Reproduce the data below exactly. Skip the pictures.

## The data

******

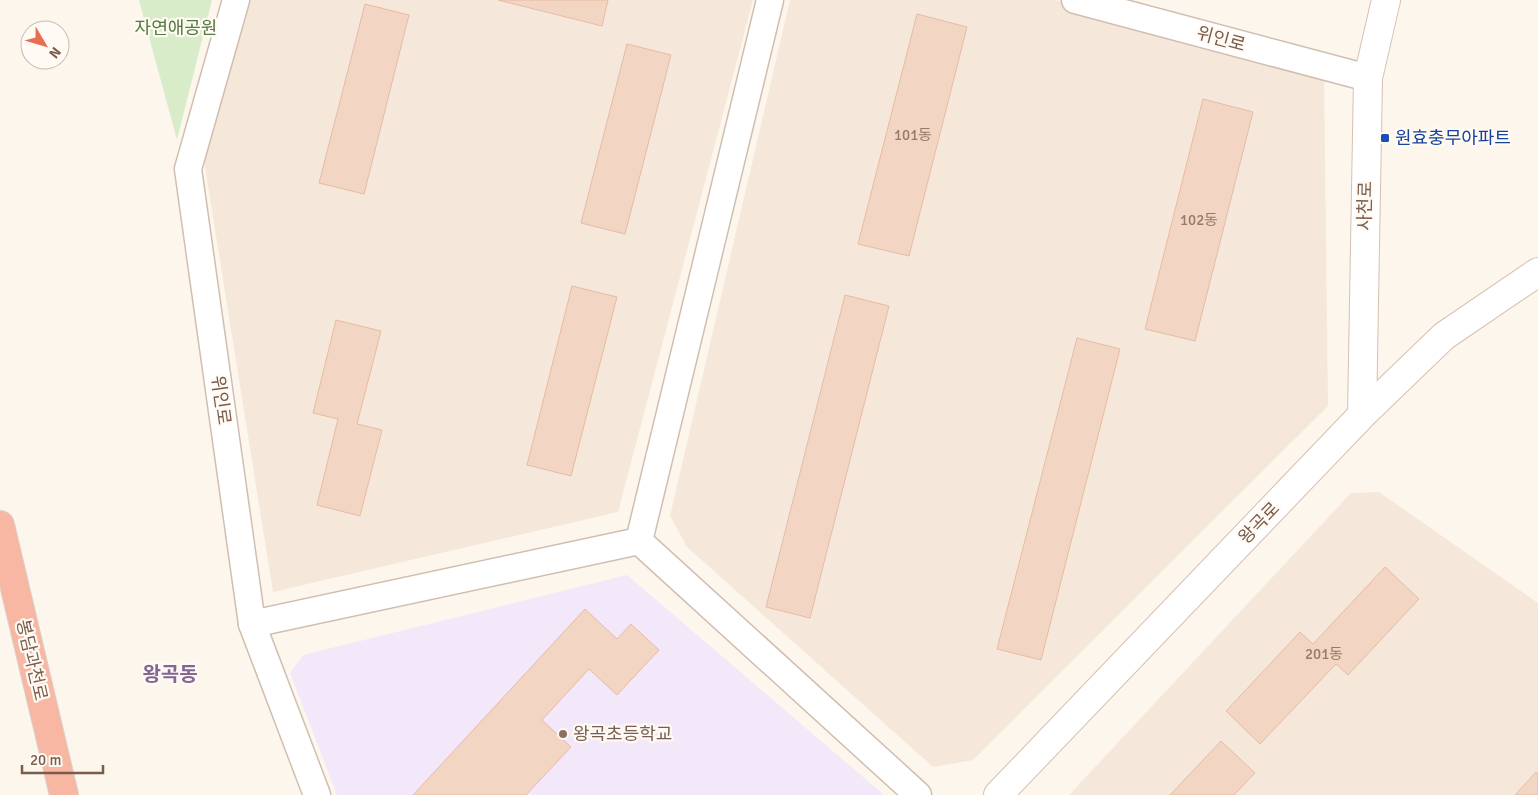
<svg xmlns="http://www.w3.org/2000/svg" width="1538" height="795" font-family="Signika,'Noto Sans KR',sans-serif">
  <rect width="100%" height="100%" fill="#fdf6ec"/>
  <g fill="#f5e8da">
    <path d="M249,0H753L618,512L273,592L204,161Z"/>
    <path d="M790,0H1055L1324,74L1328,406L973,760L933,767L687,547L670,516Z"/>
    <path d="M1379,492L1538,603V795H1069L1351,493Z"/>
  </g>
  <path fill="#f3e8fa" d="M627,575L884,795H337L290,673L303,655Z"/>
  <path fill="#d8ecc9" d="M139,0H212L177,140Z"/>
  <g fill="#f3d5c3" stroke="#e6bba3">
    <path d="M498,0H608L602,26Z"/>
    <path d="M365,4L409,15L364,194L319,183Z"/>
    <path d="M917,14L967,27L909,256L858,244Z"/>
    <path d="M627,44L671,55L625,234L581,223Z"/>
    <path d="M1203,99L1253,112L1195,341L1145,329Z"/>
    <path d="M572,286L617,297L571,476L527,465Z"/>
    <path d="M845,295L889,306L810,618L766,607Z"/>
    <path d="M336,320L381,331L357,424L382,430L360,516L317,505L338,419L313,413Z"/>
    <path d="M1077,338L1120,349L1041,660L997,649Z"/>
    <path d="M1385,567L1419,599L1348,675L1336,664L1260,744L1226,711L1300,632L1313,644Z"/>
    <path d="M585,609L617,639L631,624L659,650L617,695L589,669L542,720L571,747L526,795H413Z"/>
    <path d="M1221,741L1255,773L1234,795H1170Z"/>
    <path d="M1536,772L1538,774V795H1515Z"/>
  </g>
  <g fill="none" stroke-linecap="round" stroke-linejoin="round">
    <defs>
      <g id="street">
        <path d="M236,0L188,169L252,624L317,795"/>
        <path d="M770,0L639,541L918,795"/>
        <path d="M1075,0L1368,78"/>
        <path d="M252,624L639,541"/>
      </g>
      <g id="secondary">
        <path d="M1362,415L1368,78L1386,0"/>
        <path d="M998,795L1362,415L1444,336L1538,272"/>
      </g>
      <path id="highway" d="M0,525L64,795"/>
    </defs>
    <use href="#street" stroke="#d1beb0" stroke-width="29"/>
    <use href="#secondary" stroke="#d6c0b0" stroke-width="30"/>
    <use href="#highway" stroke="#dad1cd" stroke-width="30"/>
    <use href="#street" stroke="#fff" stroke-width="26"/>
    <use href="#secondary" stroke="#fff" stroke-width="28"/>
    <use href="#highway" stroke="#f7b7a3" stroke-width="28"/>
  </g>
  <rect fill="#1a4fb4" stroke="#fffaf3" stroke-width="2" x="1380" y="133" width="10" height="10" rx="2.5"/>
  <circle fill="#8d6e63" stroke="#fffaf3" stroke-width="2" cx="563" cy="734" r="5"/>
  <g text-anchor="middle" stroke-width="4.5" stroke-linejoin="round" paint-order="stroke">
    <g font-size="15" fill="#987a6a">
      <text x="913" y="140">101동</text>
      <text x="1199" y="225">102동</text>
      <text x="1324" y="659">201동</text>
    </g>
    <g font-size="18" fill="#537a41" stroke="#fffaf3">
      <text x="176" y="34">자연애공원</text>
    </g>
    <g font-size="18" fill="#7a5c4d" stroke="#fffaf3">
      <text transform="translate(1221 39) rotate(15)" y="6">위인로</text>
      <text transform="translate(1365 206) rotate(-89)" y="6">사천로</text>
      <text transform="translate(221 400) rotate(82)" y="6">위인로</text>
      <text transform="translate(1259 523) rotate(-46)" y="6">왕곡로</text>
      <text transform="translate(32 660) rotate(77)" y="6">봉담과천로</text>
    </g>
    <g font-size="18" fill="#164399" stroke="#fffaf3" text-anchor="start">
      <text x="1395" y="144">원효충무아파트</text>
    </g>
    <g font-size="18" fill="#785e54" stroke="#fffaf3" text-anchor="start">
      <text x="573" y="740">왕곡초등학교</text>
    </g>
    <g font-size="20" font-weight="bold" fill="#846695" stroke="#fffaf3">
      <text x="170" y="681">왕곡동</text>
    </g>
  </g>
  <g transform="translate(45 45) rotate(128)"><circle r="24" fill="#fffaf3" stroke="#cabbb1"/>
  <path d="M0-4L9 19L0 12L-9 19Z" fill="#e76f51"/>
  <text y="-8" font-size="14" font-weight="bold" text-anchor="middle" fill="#7a5c4d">N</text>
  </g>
  <path d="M22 765v8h81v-8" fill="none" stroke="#7a5c4d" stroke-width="2.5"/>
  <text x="30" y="765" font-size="15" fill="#7a5c4d" stroke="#fffaf3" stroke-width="4" paint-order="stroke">20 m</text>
</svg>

******

## Task output
<svg xmlns="http://www.w3.org/2000/svg" width="1538" height="795" font-family="Signika,'Noto Sans KR',sans-serif">
  <rect width="100%" height="100%" fill="#fdf6ec"/>
  <g fill="#f5e8da">
    <path d="M249,0H753L618,512L273,592L204,161Z"/>
    <path d="M790,0H1055L1324,74L1328,406L973,760L933,767L687,547L670,516Z"/>
    <path d="M1379,492L1538,603V795H1069L1351,493Z"/>
  </g>
  <path fill="#f3e8fa" d="M627,575L884,795H337L290,673L303,655Z"/>
  <path fill="#d8ecc9" d="M139,0H212L177,140Z"/>
  <g fill="#f3d5c3" stroke="#e6bba3">
    <path d="M498,0H608L602,26Z"/>
    <path d="M365,4L409,15L364,194L319,183Z"/>
    <path d="M917,14L967,27L909,256L858,244Z"/>
    <path d="M627,44L671,55L625,234L581,223Z"/>
    <path d="M1203,99L1253,112L1195,341L1145,329Z"/>
    <path d="M572,286L617,297L571,476L527,465Z"/>
    <path d="M845,295L889,306L810,618L766,607Z"/>
    <path d="M336,320L381,331L357,424L382,430L360,516L317,505L338,419L313,413Z"/>
    <path d="M1077,338L1120,349L1041,660L997,649Z"/>
    <path d="M1385,567L1419,599L1348,675L1336,664L1260,744L1226,711L1300,632L1313,644Z"/>
    <path d="M585,609L617,639L631,624L659,650L617,695L589,669L542,720L571,747L526,795H413Z"/>
    <path d="M1221,741L1255,773L1234,795H1170Z"/>
    <path d="M1536,772L1538,774V795H1515Z"/>
  </g>
  <g fill="none" stroke-linecap="round" stroke-linejoin="round">
    <defs>
      <g id="street">
        <path d="M236,0L188,169L252,624L317,795"/>
        <path d="M770,0L639,541L918,795"/>
        <path d="M1075,0L1368,78"/>
        <path d="M252,624L639,541"/>
      </g>
      <g id="secondary">
        <path d="M1362,415L1368,78L1386,0"/>
        <path d="M998,795L1362,415L1444,336L1538,272"/>
      </g>
      <path id="highway" d="M0,525L64,795"/>
    </defs>
    <use href="#street" stroke="#d1beb0" stroke-width="29"/>
    <use href="#secondary" stroke="#d6c0b0" stroke-width="30"/>
    <use href="#highway" stroke="#dad1cd" stroke-width="30"/>
    <use href="#street" stroke="#fff" stroke-width="26"/>
    <use href="#secondary" stroke="#fff" stroke-width="28"/>
    <use href="#highway" stroke="#f7b7a3" stroke-width="28"/>
  </g>
  <rect fill="#1a4fb4" stroke="#fffaf3" stroke-width="2" x="1380" y="133" width="10" height="10" rx="2.5"/>
  <circle fill="#8d6e63" stroke="#fffaf3" stroke-width="2" cx="563" cy="734" r="5"/>
  <g text-anchor="middle" stroke-width="4.5" stroke-linejoin="round" paint-order="stroke">
    <g font-size="15" fill="#987a6a">
      <text x="913" y="140">101동</text>
      <text x="1199" y="225">102동</text>
      <text x="1324" y="659">201동</text>
    </g>
    <g font-size="18" fill="#537a41" stroke="#fffaf3">
      <text x="176" y="34">자연애공원</text>
    </g>
    <g font-size="18" fill="#7a5c4d" stroke="#fffaf3">
      <text transform="translate(1221 39) rotate(15)" y="6">위인로</text>
      <text transform="translate(1365 206) rotate(-89)" y="6">사천로</text>
      <text transform="translate(221 400) rotate(82)" y="6">위인로</text>
      <text transform="translate(1259 523) rotate(-46)" y="6">왕곡로</text>
      <text transform="translate(32 660) rotate(77)" y="6">봉담과천로</text>
    </g>
    <g font-size="18" fill="#164399" stroke="#fffaf3" text-anchor="start">
      <text x="1395" y="144">원효충무아파트</text>
    </g>
    <g font-size="18" fill="#785e54" stroke="#fffaf3" text-anchor="start">
      <text x="573" y="740">왕곡초등학교</text>
    </g>
    <g font-size="20" font-weight="bold" fill="#846695" stroke="#fffaf3">
      <text x="170" y="681">왕곡동</text>
    </g>
  </g>
  <g transform="translate(45 45) rotate(128)"><circle r="24" fill="#fffaf3" stroke="#cabbb1"/>
  <path d="M0-4L9 19L0 12L-9 19Z" fill="#e76f51"/>
  <text y="-8" font-size="14" font-weight="bold" text-anchor="middle" fill="#7a5c4d">N</text>
  </g>
  <path d="M22 765v8h81v-8" fill="none" stroke="#7a5c4d" stroke-width="2.5"/>
  <text x="30" y="765" font-size="15" fill="#7a5c4d" stroke="#fffaf3" stroke-width="4" paint-order="stroke">20 m</text>
</svg>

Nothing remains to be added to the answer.